Vestiu o fato-de-macaco para tocar uma sonata de Beethoven. Sentou-se ao piano, ainda sujo com as manchas de óleo e o suor de um dia duro, e escreveu a sinfonia certa para dar a melodia que o Boavista precisava. Mais lenta e recuada nas fases regulares, emotiva e acelerada quando se exigia tensão emocional. Um médio todo-o-terreno, útil em todos os momentos que o jogo encerra, um artista sem pejo de meter a mão na massa. O golo de cabeça foi só o refrão mais inspirado, mas longe de ser o único.
Não engana. Pormenores de craque, capacidade para desequilibrar, quebra-cabeças difícil de deslindar. O que lhe faltou? Uma banda mais competente a acompanhar a atuação do ‘frontman’. Surgiu menos vezes no um para um de que tanto gosta e nas zonas interiores foi rodeado e bloqueado com competência pela cerca imaginada por Petit.

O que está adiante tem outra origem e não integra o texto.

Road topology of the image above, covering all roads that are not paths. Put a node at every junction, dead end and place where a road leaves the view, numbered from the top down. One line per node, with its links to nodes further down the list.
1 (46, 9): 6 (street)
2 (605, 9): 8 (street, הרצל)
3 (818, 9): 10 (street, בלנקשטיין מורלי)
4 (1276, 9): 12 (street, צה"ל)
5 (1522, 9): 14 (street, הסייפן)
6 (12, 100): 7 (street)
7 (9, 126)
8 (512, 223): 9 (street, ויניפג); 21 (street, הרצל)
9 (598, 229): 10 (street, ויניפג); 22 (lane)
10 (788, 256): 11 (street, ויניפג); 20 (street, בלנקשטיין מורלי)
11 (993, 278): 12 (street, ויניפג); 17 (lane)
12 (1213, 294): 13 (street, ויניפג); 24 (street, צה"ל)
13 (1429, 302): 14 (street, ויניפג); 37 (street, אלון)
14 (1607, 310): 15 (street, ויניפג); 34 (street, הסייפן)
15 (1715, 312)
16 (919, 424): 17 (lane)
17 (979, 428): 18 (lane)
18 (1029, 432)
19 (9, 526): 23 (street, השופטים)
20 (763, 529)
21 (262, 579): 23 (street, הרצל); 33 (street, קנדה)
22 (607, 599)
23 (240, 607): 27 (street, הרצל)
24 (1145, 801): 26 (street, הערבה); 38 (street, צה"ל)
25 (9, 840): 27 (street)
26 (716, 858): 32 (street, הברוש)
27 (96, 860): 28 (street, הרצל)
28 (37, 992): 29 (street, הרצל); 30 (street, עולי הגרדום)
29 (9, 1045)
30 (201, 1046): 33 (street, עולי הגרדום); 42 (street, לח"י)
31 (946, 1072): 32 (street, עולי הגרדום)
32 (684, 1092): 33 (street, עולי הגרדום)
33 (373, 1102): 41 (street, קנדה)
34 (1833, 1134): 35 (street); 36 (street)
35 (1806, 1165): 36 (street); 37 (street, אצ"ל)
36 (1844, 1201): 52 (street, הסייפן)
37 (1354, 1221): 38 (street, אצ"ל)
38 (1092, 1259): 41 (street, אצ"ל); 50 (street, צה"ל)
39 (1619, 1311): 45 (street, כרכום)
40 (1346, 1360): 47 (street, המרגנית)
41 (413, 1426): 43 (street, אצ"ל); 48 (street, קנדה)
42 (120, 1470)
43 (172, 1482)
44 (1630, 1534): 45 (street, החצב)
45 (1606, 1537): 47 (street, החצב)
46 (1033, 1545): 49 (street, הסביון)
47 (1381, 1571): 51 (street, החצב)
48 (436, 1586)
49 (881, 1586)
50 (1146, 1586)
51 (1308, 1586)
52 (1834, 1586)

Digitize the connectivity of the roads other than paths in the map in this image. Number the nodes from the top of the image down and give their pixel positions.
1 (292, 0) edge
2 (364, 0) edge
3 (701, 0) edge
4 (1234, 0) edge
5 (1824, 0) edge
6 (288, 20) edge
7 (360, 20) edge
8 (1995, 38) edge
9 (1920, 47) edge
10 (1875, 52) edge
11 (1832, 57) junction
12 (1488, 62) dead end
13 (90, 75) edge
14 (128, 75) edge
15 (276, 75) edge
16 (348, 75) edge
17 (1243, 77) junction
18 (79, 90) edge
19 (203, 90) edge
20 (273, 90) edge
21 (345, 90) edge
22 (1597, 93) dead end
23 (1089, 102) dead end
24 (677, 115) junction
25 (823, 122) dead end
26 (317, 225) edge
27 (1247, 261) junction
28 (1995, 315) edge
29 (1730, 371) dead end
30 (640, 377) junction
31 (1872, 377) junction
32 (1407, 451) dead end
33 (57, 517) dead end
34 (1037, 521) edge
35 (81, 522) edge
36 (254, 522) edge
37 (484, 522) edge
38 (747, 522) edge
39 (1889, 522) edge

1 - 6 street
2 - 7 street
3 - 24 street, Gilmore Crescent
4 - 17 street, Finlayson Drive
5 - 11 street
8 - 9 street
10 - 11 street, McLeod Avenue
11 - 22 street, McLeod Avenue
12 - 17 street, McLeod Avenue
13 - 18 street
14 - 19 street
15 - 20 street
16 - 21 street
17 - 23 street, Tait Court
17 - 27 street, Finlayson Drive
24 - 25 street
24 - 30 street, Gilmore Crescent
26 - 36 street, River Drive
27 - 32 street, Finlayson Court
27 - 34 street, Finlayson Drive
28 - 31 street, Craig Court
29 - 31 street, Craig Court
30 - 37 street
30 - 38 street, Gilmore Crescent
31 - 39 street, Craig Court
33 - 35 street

Um dos mais inconformados do lado gilista, apesar de tudo. No golo foi servido com mestria, por Pedrinho, e depois a finalização foi brilhante. Insistimos: um craque.
Um achado. Passada larga, 190 centímetros em perfeita harmonia, boa relação com a equipa e com a bola. Não merecia ver os dois golo anulados – o primeiro por três centímetros, sentenciou o VAR -, depois de tanto oferecer ao jogo. Tem experiência de Bundesliga, tem boa escola e é uma evidente mais-valia no ataque do Boavista. Leva seis golos esta temporada, mas é um avançado completo e a pedir um olhar atento nos próximos meses.
Poucos se terão apercebido, mas há um internacional francês a querer brilhar no Bessa. Chegou pesado, massacrado por lesões e claramente sem condições para ser opção. Melhorou, esperou pela sua vez e Petit percebeu o que tinha em mãos. Mais forte, mais solto, Ntep teve uma mão cheia de pormenores deliciosos e incluiu ‘túneis’, dribles e outras habilidades no menu de degustação. Zé Carlos vai ter pesadelos com ele esta noite. Aos 54 minutos esteve perto de marcar e, pela reação, percebeu-se que já estava no limite físico. Quando durar mais de 45/60 minutos será, com naturalidade, um caso sério.
No Bessa ninguém rouba bolas como o internacional colombiano. Lê o jogo com sabedoria, acerta quase sempre o tempo de antecipação, faz faltas quando tem de fazer, anda por todo o lado. Depois, com bola, percebe que o mais sensato é entregar com simplicidade. Exibição convincente lado a lado com Makouta, a dar uma dimensão ao meio-campo do Boavista que, há semanas, parecia impossível.
Passe maravilhoso a isolar Samuel Lino para o 1-1. Muito pressionado, muito bloqueado, soube manter o sangue frio e a coragem com bola. Não tremeu. Arriscou o remate num par de ocasiões e teve a lucidez de identificar os caminhos mais aconselháveis para perturbar Porozo e companhia. Nota alta num jogo de estupenda exigência.
O melhor futebolista do Boavista ao longo da época teve uma tarde má. Também tem direito. Decidiu mal, demasiadas vezes, em situações que normalmente define bem. Isolado perante Frelih fugiu para o lado pior e perdeu tempo de remate; no meio-campo, e com linhas de passe abertas em transição, arriscou um ‘chapéu’ sem sentido. Há dias assim.
O matador espanhol encolheu-se na arena axadrezada. O poder físico de Porozo anulou-lhe os movimentos e a influência no ataque organizado. Não teve bola, não teve espaço e voltou a Barcelos sem deixar a marca de sangue que o tem acompanhado por esses estádios afora.